Pour améliorer la desserte en eau, les gouvernements se tournent vers des solutions alternatives. Outre la réutilisation des eaux usées traitées, le dessalement de l’eau saumâtre et de l’eau de mer permet de faire face au stress hydrique, causé par le changement climatique. En Égypte, au moins 14 usines de dessalement de l’eau de mer devraient être mises en service en 2022. Les stations d’osmose inverse, qui afficheront une capacité globale de 476 000 m3 par jour, sont en construction dans les gouvernorats de Marsa Matrouh, de la mer Rouge, du Sinaï-Nord, du Sinaï-Sud, de Port-Saïd, de Daqahliya, de Suez et d’Alexandrie. Les nouvelles installations porteront à 90, le nombre de stations de dessalement en service en Égypte, avec une capacité de production de 1,3 million de m3 par jour.

Le gouvernement égyptien table sur capacité de production de 6,3 millions de m3 par jour à l’horizon 2050. Pour les cinq prochaines années, Le Caire veut construire 47 usines d’osmose inverse avec un investissement de 2,8 milliards de dollars.

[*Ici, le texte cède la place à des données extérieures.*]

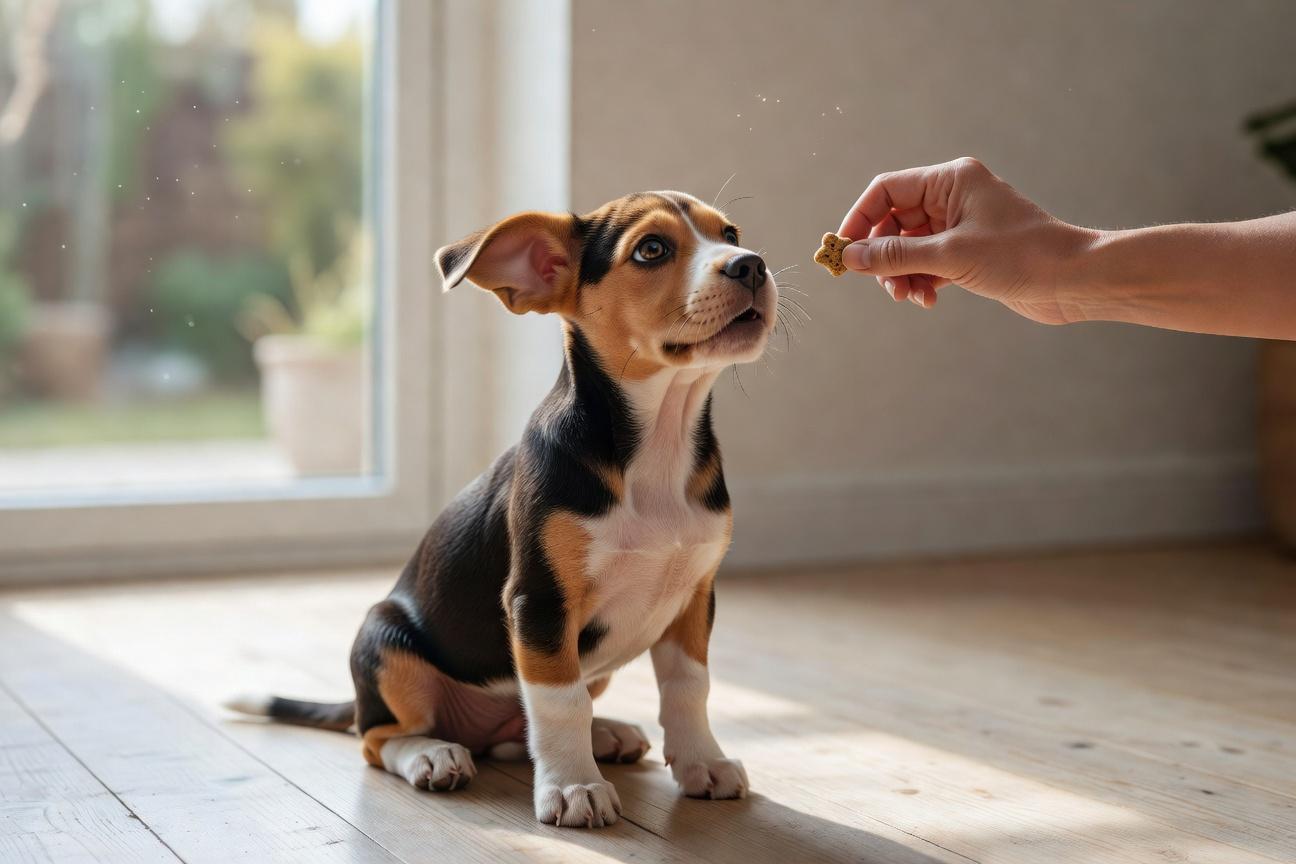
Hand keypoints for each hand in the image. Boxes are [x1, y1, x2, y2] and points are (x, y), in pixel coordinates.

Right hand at [838, 157, 1095, 322]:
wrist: (1073, 280)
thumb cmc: (1021, 255)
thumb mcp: (950, 256)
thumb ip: (896, 255)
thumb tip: (851, 256)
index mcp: (951, 180)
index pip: (887, 190)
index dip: (860, 219)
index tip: (844, 251)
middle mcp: (954, 197)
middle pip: (894, 222)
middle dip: (884, 256)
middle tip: (882, 285)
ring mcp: (962, 225)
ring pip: (910, 247)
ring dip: (902, 274)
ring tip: (909, 297)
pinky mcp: (970, 252)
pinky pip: (929, 263)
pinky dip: (922, 281)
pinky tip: (928, 300)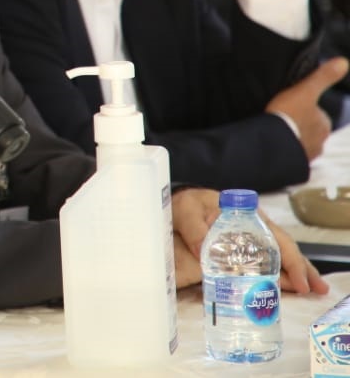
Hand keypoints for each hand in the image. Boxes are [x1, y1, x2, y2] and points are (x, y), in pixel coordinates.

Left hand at [169, 186, 328, 293]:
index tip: (298, 279)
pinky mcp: (242, 247)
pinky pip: (265, 260)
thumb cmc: (185, 204)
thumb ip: (194, 229)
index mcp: (246, 216)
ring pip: (278, 254)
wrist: (178, 203)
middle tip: (316, 290)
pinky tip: (287, 286)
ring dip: (295, 272)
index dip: (289, 259)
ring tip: (312, 291)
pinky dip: (278, 273)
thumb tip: (201, 250)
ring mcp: (250, 237)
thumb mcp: (186, 211)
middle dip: (301, 269)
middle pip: (283, 247)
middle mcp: (253, 226)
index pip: (275, 238)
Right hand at [265, 58, 346, 159]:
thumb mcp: (305, 90)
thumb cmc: (288, 115)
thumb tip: (343, 62)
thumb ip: (323, 77)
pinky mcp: (292, 164)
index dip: (305, 110)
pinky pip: (290, 154)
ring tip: (276, 132)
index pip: (318, 115)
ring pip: (301, 143)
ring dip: (291, 139)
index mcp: (324, 124)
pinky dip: (284, 149)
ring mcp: (306, 155)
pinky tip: (274, 144)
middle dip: (300, 127)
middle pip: (311, 131)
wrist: (271, 143)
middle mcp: (320, 142)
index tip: (291, 107)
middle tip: (282, 119)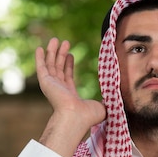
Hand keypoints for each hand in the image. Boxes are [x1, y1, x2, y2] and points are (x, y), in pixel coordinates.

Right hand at [35, 38, 105, 156]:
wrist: (76, 116)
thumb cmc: (89, 116)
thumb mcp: (103, 106)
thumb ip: (108, 100)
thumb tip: (117, 97)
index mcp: (70, 96)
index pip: (68, 77)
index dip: (69, 65)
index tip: (71, 55)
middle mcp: (59, 90)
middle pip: (58, 69)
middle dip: (61, 55)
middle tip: (65, 43)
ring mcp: (52, 86)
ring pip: (50, 65)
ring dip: (53, 52)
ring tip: (56, 40)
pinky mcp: (46, 82)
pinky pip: (41, 67)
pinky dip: (40, 58)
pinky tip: (40, 48)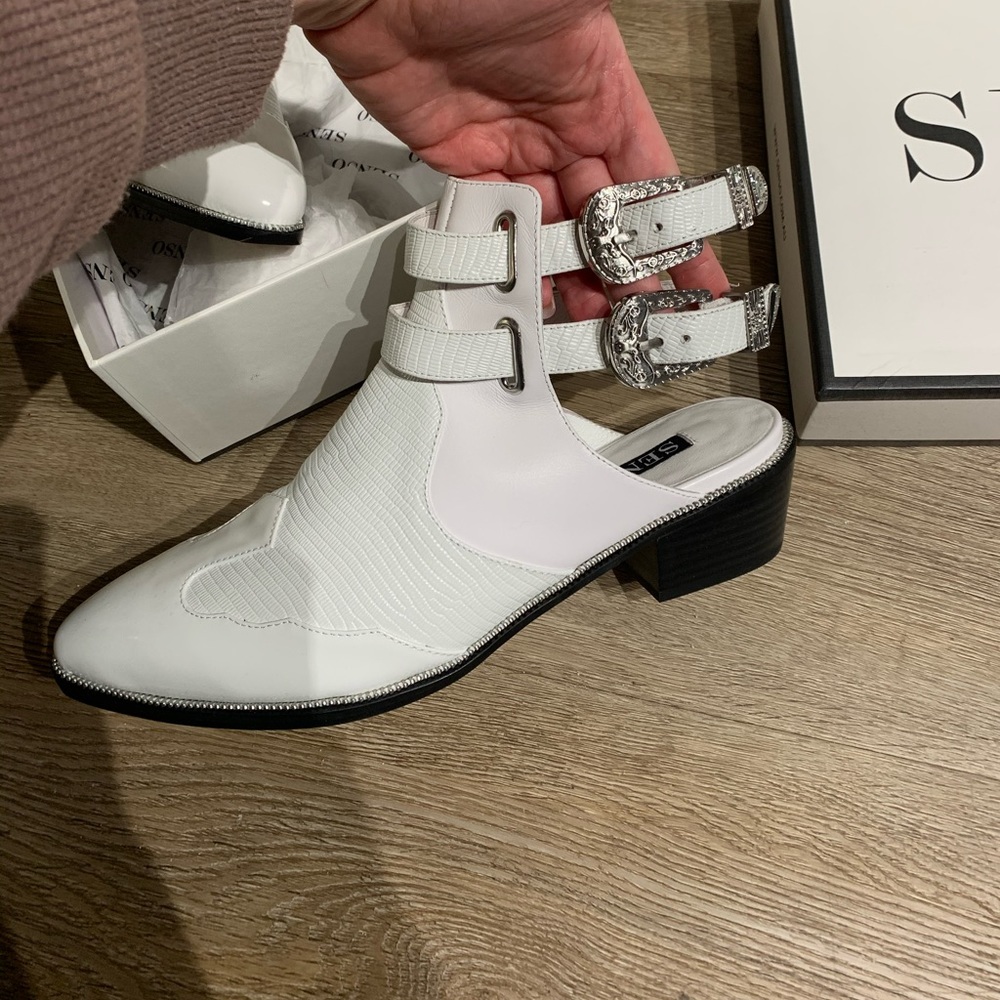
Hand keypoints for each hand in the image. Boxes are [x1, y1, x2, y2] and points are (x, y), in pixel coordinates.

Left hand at [296, 0, 728, 318]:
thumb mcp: (579, 14)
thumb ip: (619, 79)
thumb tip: (652, 126)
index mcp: (602, 96)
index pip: (652, 179)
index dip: (677, 233)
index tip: (698, 281)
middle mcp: (561, 129)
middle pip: (604, 219)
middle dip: (626, 272)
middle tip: (641, 321)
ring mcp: (511, 152)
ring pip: (554, 232)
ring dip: (575, 280)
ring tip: (592, 323)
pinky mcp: (461, 167)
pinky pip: (497, 226)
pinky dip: (515, 261)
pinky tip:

AFRIQUE : l’eau, au centre des enjeux environnementaux du continent©Alexandre Rotenberg/Shutterstock

Une usine dédiée au dessalement de l’eau de mer ©Alexandre Rotenberg/Shutterstock

En Afrique du Sud, Coega Development Corporation (CDC) va construire une usine de dessalement de l’eau de mer. L’installation, qui sera implantée dans la municipalité de Nelson Mandela Bay, affichera une capacité de 15 000 m3 par jour. Outre l’approvisionnement en eau potable à Nelson Mandela Bay, la future usine devrait booster l’économie de cette ville de 1,25 million d’habitants, en proie à la sècheresse.

En plus du dessalement, le Maroc envisage la construction de barrages comme plan de riposte face à son stress hydrique, dont le niveau est compris entre 1 000 et 1 700 m3 d’eau douce disponibles par an et par habitant. Ainsi le stockage de l’eau pourrait s’en trouver amélioré, même si cela pose des questions d’usage et ne résout pas la question de la ressource.

Lire aussi – AFRIQUE : l’urgence de la restauration des écosystèmes dégradés

Cependant, le programme prévoit aussi la préservation de la ressource et l’augmentation de l’approvisionnement en eau dans les zones rurales. Parmi les mesures d’urgence, l’on note également l’irrigation de 510 000 hectares de plantations. L’initiative devrait bénéficier à 160 000 agriculteurs. Les systèmes d’irrigation traditionnels seront rénovés et améliorés avec la technique du goutte-à-goutte par exemple, qui allie efficacité du rendement et préservation intelligente de la ressource, mais qui conduit souvent à un effet rebond. Le nouveau programme d’urgence contre la sécheresse au Maroc s’étendra durant la période allant de 2020 à 2027 pour un coût total de 12 milliards de dollars.

L’objectif à terme est la restauration des écosystèmes d’eau, aujourd’hui dégradés.